Unwifeable(42)
And for all those hypocrites who actively seek to string you up by recounting some hijacked, partisan, purely malicious curation of your worst moments?
Well, fuck them.
* * *
I ARRIVE HOME in San Diego before Blaine does, and I do a thorough sweep of my parents’ home for anything potentially embarrassing—weird New Agey magazines, crafting supplies, and the like. Meanwhile, my mom torments me by talking animatedly to her teacup poodle, Shady, who is dressed in a Santa outfit.
“Are you excited to meet Blaine, Shady?” my mom asks, glancing at me to see if I am reacting. “I know I am!”
I shake my head at first, but I can’t help but laugh at everything my mom says and does.
My mom is honestly one of the funniest, most original, most guileless people I’ve ever met. She is dry as a bone and knows how to cut to the quick in every situation.
When I asked her what she got for Christmas one year, she replied, “Well, I got a twenty-five-dollar gift card that I resented.” In a normal conversation (like that Christmas one), when I am busy journalistically extracting whatever gem she is uttering, typing into my phone, she’ll say, “Why don’t you tweet that, you cunt.” There was the time I told her all about Pussy Riot, the Russian all-female punk band creating a stir overseas, and she observed, “My pussy is a riot.” And when I eventually set up a Facebook profile for my mom, she absorbed my listing all the profile options (“Let’s see, hometown . . . relationship . . . are you interested in men or women?”) and my mom replied, deadpan as ever, “Women. It’ll be a whole new life.”
So, she is aware of how non-Blaine she is. And, more significantly, so am I. My love for her morphs into something like false concern. How will she be perceived?
“What is your poodle even wearing, mom?” I ask her.
“It’s Shady’s Christmas ‘pretty,”’ my mom says with a smile. And I can’t help myself—I crack up again. I love my mom for being such an individual, so playful and silly but also so wickedly acidic in turns.

▶ MATERIAL PROVIDED:
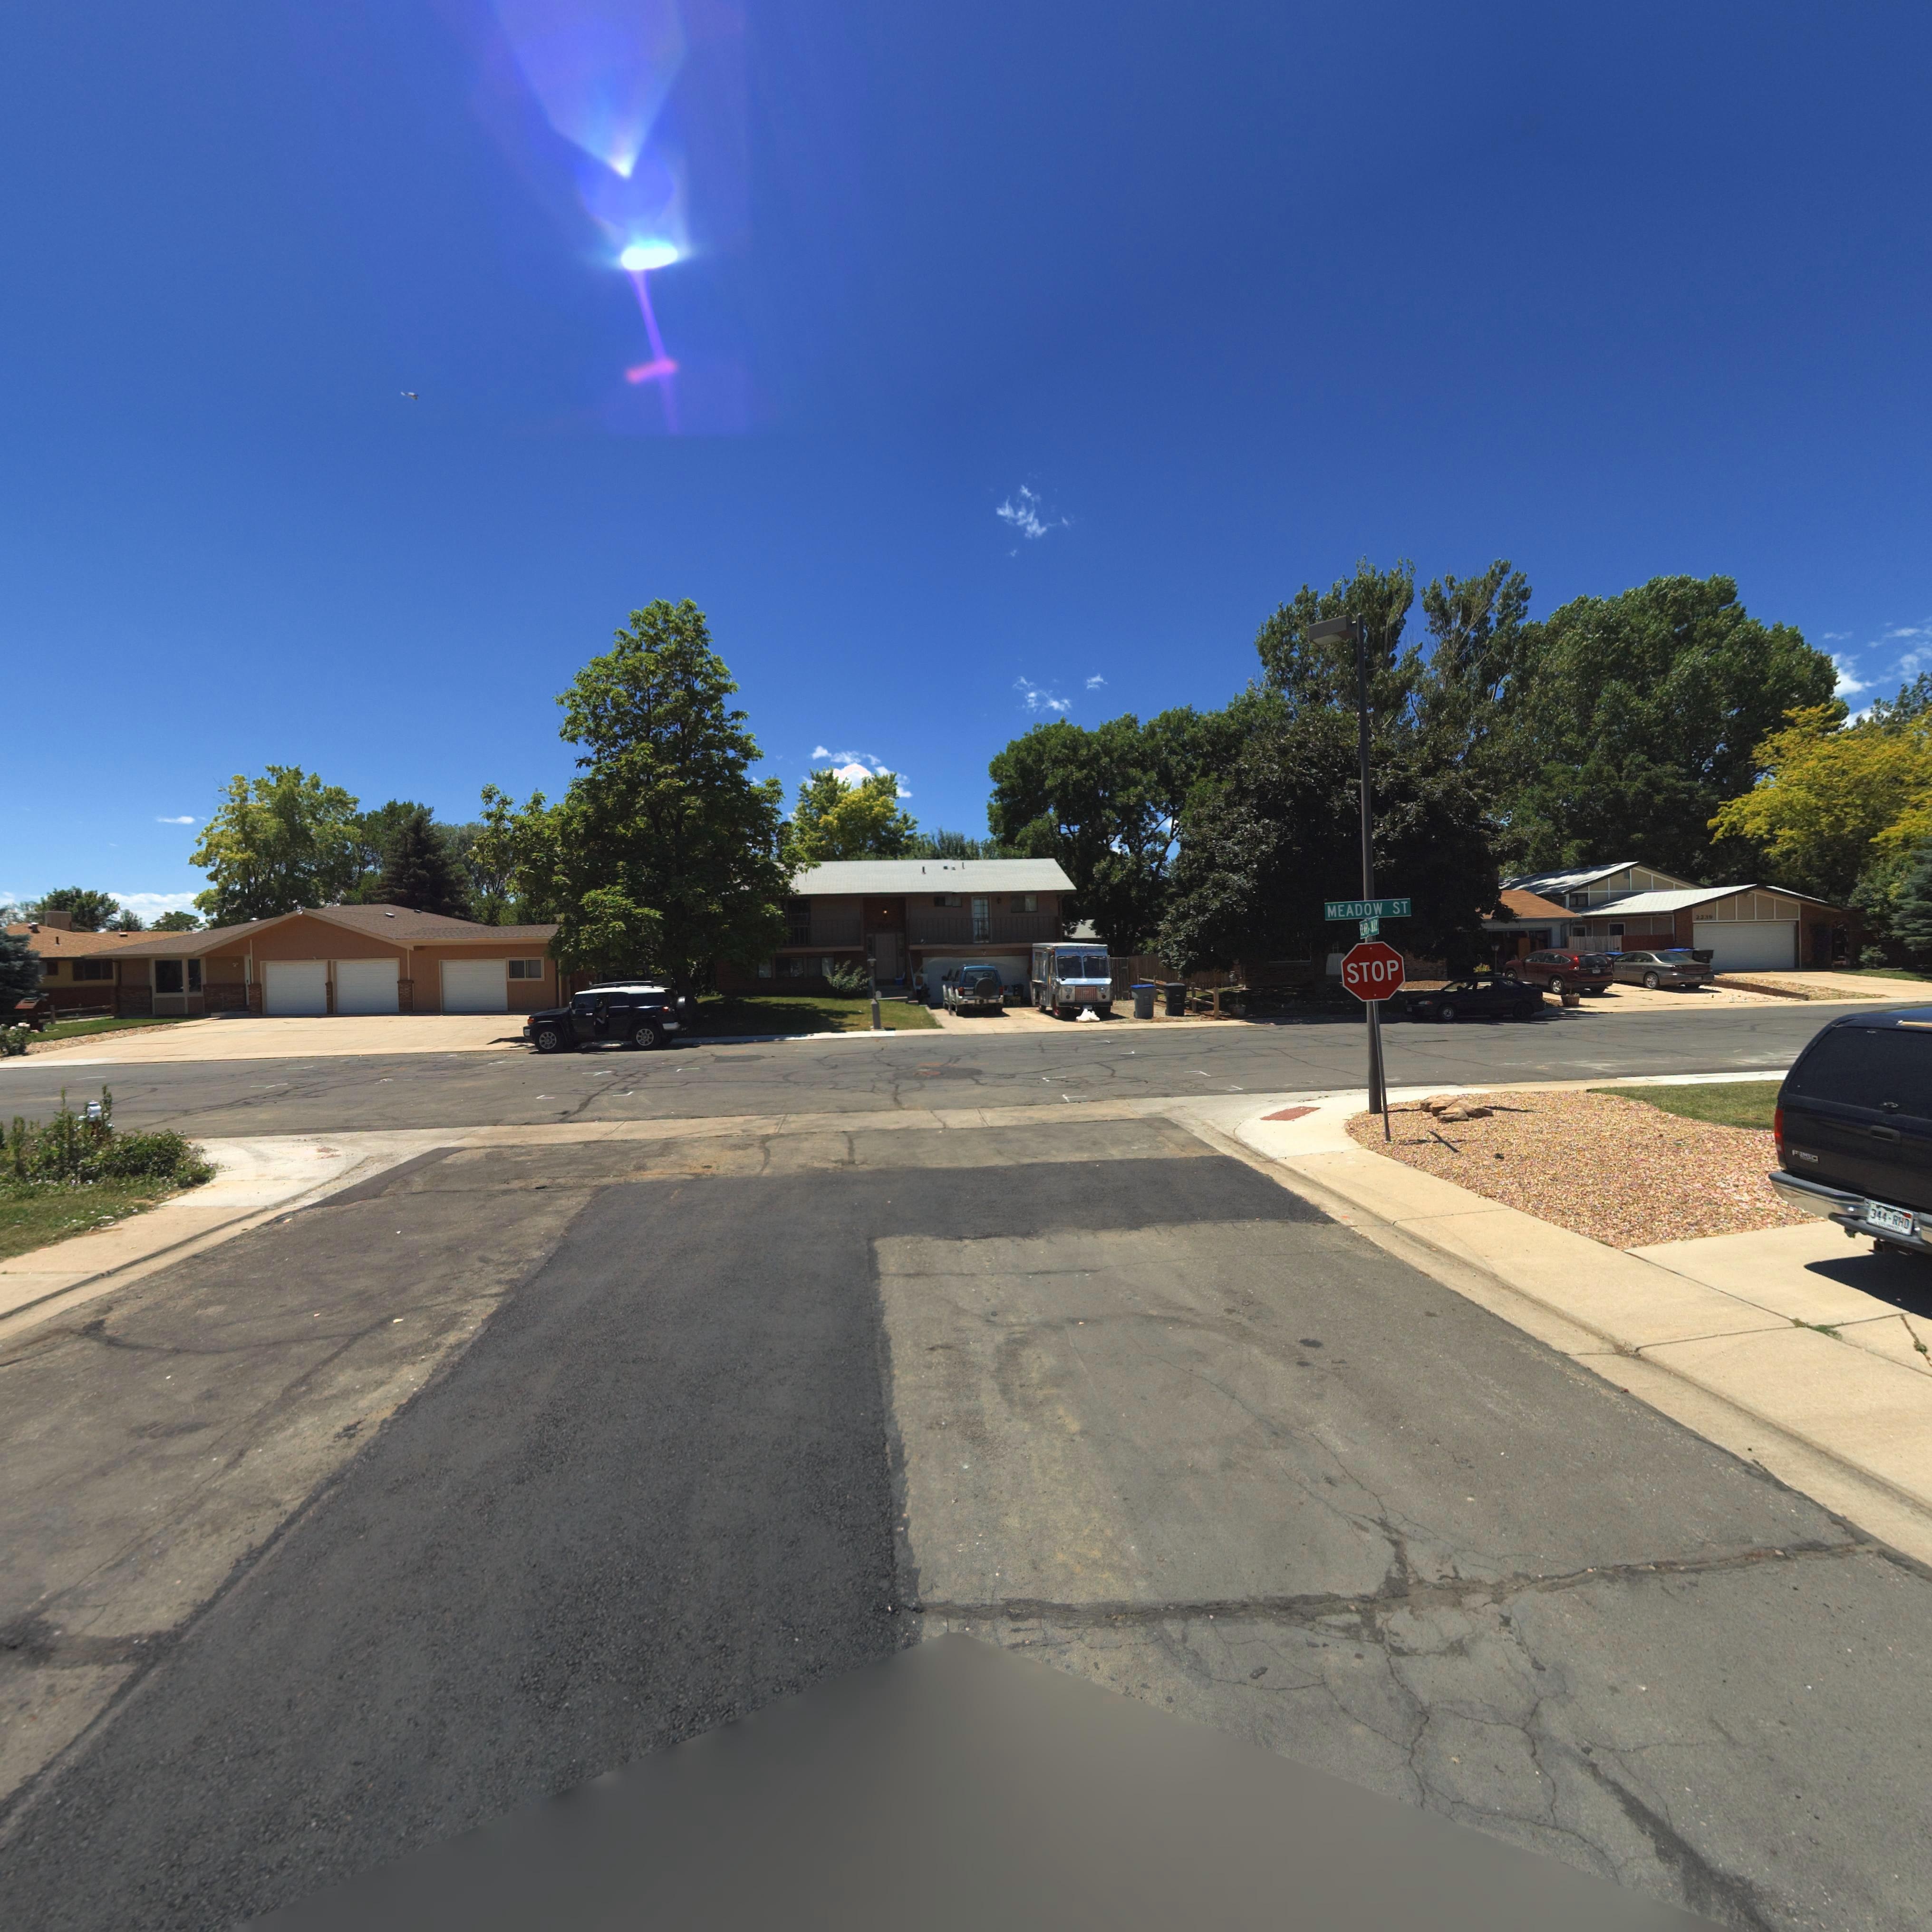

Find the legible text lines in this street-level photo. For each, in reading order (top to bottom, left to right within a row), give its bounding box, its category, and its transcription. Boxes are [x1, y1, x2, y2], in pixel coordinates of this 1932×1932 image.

[1326, 900, 1408, 918] StreetName: MEADOW ST
[1695, 914, 1713, 920] StreetNumber: 2239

▶ PROBLEM SET:
1) Reproduce the excerpt word for word from "Unwifeable(42)" up to and including "Well, fuck them.".
2) Based on the excerpt, do these statements agree with it? Answer yes or no for each and quote the words that decide it. (a) The narrator gets home to San Diego before Blaine. (b) Shady, the poodle, is dressed as an elf. (c) The narrator set up a Twitter profile for the mom.
The lines above come from a different source than the excerpt.

▶ TASK RESPONSES:
1)
Unwifeable(42)
And for all those hypocrites who actively seek to string you up by recounting some hijacked, partisan, purely malicious curation of your worst moments?
Well, fuck them.

2)
(a) Yes: "I ARRIVE HOME in San Diego before Blaine does"
(b) No: "who is dressed in a Santa outfit"
(c) No: "when I eventually set up a Facebook profile for my mom"